• _Task directions_: Which lines below mention "spacing"? Pick each one out.

*** Dataset extract Section Begins ***

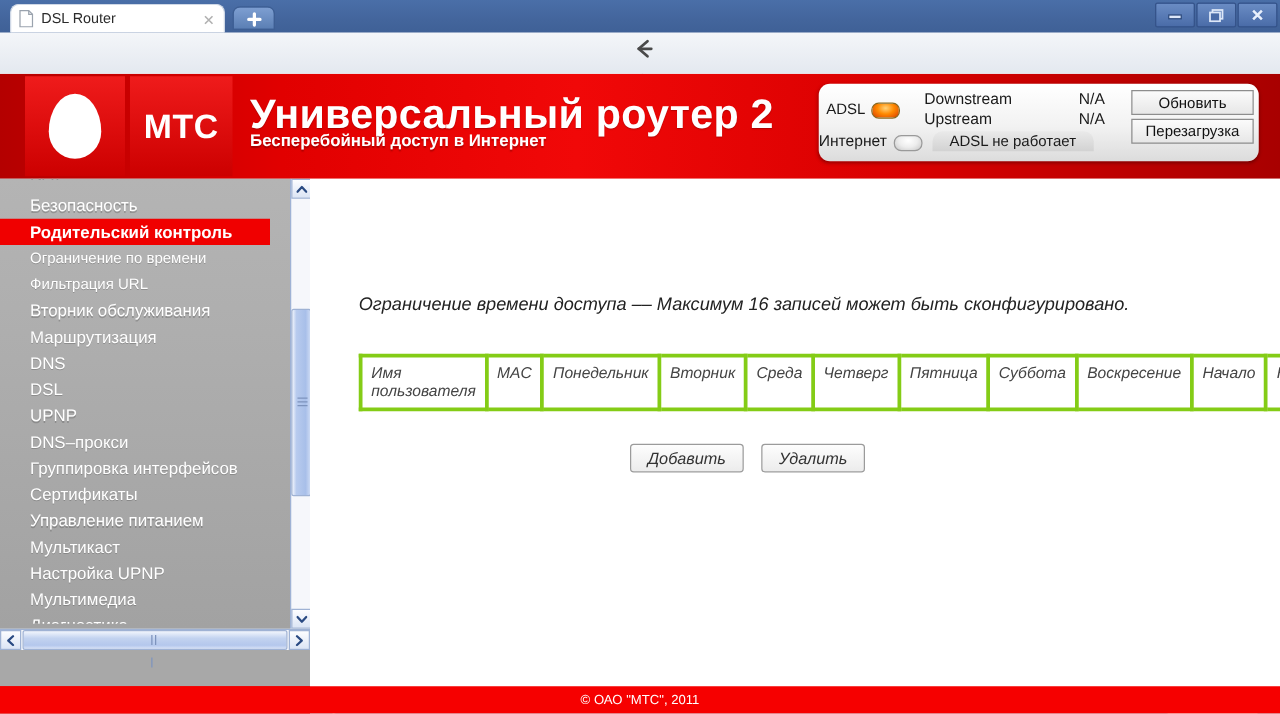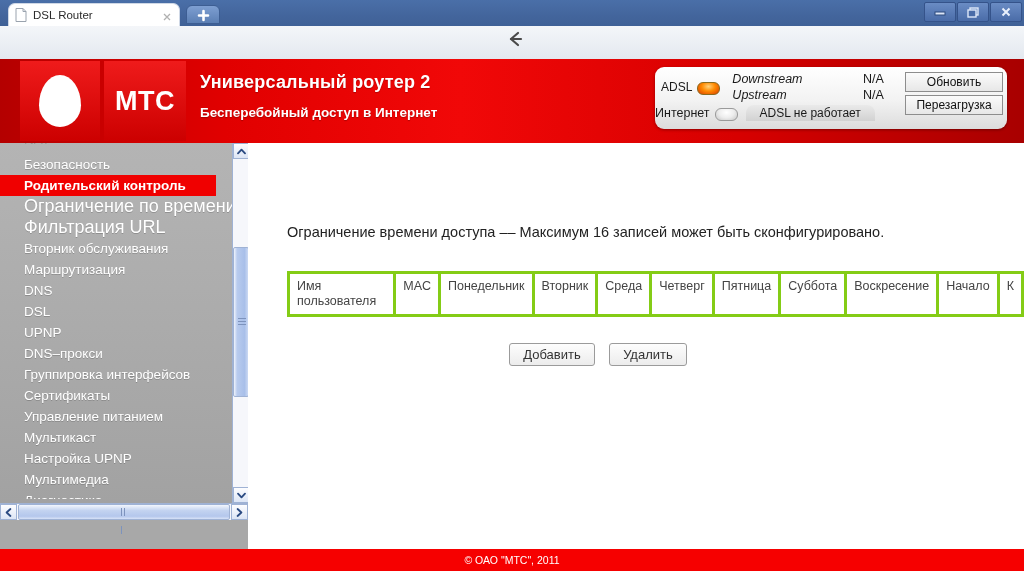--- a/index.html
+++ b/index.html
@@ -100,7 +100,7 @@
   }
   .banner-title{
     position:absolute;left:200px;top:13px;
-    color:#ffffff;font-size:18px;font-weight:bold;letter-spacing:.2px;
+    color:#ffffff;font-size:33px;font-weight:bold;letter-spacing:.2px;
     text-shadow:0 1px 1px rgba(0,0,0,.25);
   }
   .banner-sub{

*** Dataset extract Section Ends ***

• _Solved exercise_:
-    color:#ffffff;font-size:18px;font-weight:bold;letter-spacing:.2px;
+    color:#ffffff;font-size:33px;font-weight:bold;letter-spacing:.2px;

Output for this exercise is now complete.